Researchers have a new understanding of the process cells use to ensure that sperm and eggs begin life with exactly one copy of each chromosome - a process that must be exquisitely regulated to prevent problems such as miscarriages and mental retardation.
The new work reveals how gluelike protein complexes release pairs of chromosomes at precisely the moment of meiosis - the specialized cell division process that produces sperm and eggs - enabling them to separate properly.
The researchers, led by Howard Hughes Medical Institute investigator Angelika Amon, published their findings online May 3, 2006, in the journal Nature. Amon and her colleagues are at the Massachusetts Institute of Technology.
Most cells in the human body - all those other than sperm and eggs - contain 23 pairs of chromosomes. These cells divide through mitosis, a process that creates daughter cells with the same complement of chromosome pairs as the parent. Sperm and egg cells, on the other hand, must contain only half the chromosomes of their parent cells, so that the normal chromosome number will be restored when the sperm and egg unite during fertilization. To achieve this, they are produced through meiosis.
Gluelike protein complexes called cohesins, which hold the members of a chromosome pair together until just the right moment during cell division, are central to both processes. Bound together by cohesins, chromosome pairs must organize themselves in preparation for cell division before they can be released.

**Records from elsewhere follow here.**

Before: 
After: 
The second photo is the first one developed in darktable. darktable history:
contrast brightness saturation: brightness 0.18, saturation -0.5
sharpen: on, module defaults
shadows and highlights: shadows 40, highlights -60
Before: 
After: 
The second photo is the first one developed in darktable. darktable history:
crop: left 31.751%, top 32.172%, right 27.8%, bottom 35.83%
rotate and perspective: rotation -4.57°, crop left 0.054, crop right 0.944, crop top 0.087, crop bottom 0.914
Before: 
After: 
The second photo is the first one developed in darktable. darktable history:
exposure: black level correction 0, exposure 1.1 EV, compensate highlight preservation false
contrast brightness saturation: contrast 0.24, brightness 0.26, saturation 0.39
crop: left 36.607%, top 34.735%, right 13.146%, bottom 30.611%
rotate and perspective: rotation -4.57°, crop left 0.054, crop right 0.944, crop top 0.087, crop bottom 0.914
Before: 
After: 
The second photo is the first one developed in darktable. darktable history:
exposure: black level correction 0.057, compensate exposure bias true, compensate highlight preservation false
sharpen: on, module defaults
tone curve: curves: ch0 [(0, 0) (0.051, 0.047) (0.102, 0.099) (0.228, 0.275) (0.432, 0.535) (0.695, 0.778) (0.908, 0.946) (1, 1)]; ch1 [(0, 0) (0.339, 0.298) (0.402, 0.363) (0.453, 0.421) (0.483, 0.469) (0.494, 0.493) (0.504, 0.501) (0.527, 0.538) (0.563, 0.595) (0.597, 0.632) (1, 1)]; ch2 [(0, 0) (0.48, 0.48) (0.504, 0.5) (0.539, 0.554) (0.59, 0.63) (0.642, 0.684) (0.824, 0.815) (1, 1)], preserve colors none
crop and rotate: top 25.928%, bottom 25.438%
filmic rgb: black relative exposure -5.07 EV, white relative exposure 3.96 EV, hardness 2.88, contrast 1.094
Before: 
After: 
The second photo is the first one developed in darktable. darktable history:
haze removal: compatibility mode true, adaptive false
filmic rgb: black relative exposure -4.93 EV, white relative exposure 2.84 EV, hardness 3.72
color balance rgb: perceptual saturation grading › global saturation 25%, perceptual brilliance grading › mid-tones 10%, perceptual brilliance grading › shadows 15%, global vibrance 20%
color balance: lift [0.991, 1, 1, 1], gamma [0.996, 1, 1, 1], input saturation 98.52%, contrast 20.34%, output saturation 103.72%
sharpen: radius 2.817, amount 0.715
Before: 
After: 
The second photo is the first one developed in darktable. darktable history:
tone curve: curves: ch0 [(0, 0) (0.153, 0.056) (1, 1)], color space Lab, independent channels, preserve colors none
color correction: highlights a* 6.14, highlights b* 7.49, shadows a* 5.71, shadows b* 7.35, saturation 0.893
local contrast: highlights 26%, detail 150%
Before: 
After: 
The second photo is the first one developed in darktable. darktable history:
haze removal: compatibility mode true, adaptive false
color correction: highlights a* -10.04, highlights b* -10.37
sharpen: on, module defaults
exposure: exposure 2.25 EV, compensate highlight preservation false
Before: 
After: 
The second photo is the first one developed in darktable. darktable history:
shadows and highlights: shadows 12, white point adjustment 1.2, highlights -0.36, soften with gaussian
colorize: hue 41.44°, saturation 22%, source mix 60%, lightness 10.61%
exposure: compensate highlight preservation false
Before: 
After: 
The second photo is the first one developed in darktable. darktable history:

According to Amon, a deeper basic knowledge of the mechanism of cohesin loss during meiosis could ultimately improve understanding of the origins of miscarriages and mental retardation due to mis-segregation of chromosomes.
"We first need to understand the key regulatory players and the molecular mechanisms that cause chromosomes to segregate in this very unusual way during meiosis," she said. "Once we have a good enough understanding, then we can ask, for example, what exactly happens to cohesins in older women that make them more likely to give birth to children with an abnormal chromosome number."
According to Amon, knowledge about the mechanism of cohesin function has remained sketchy, even though it plays a central role in meiosis. Researchers knew that an enzyme called separase snips apart cohesins, targeting a specific subunit of the cohesin complex called Rec8. Also, she said, researchers had found that Rec8 cleavage was promoted by phosphorylation -- the addition of chemical phosphate groups -- of Rec8.
Researchers also knew that cohesins release chromosome pairs from one another's embrace quite differently during meiosis and mitosis. In mitosis, cohesins release chromosomes along their entire length simultaneously. However, in the initial stage of meiosis, cohesins first release only the "arms" of chromosomes, still holding the chromosomes together at their central connection point, the centromere. Only in a second stage of meiosis that gives rise to haploid sperm or egg cells do centromeric cohesins become cleaved. This precisely controlled centromeric "stickiness" is essential for the accurate segregation of sister chromatids into separate cells.
"The key question we wanted to explore was how this step-wise loss of cohesins in meiosis was regulated," said Amon. "It could be that the enzyme separase was the key regulatory player, or it could be that it was the phosphorylation of cohesins that was central."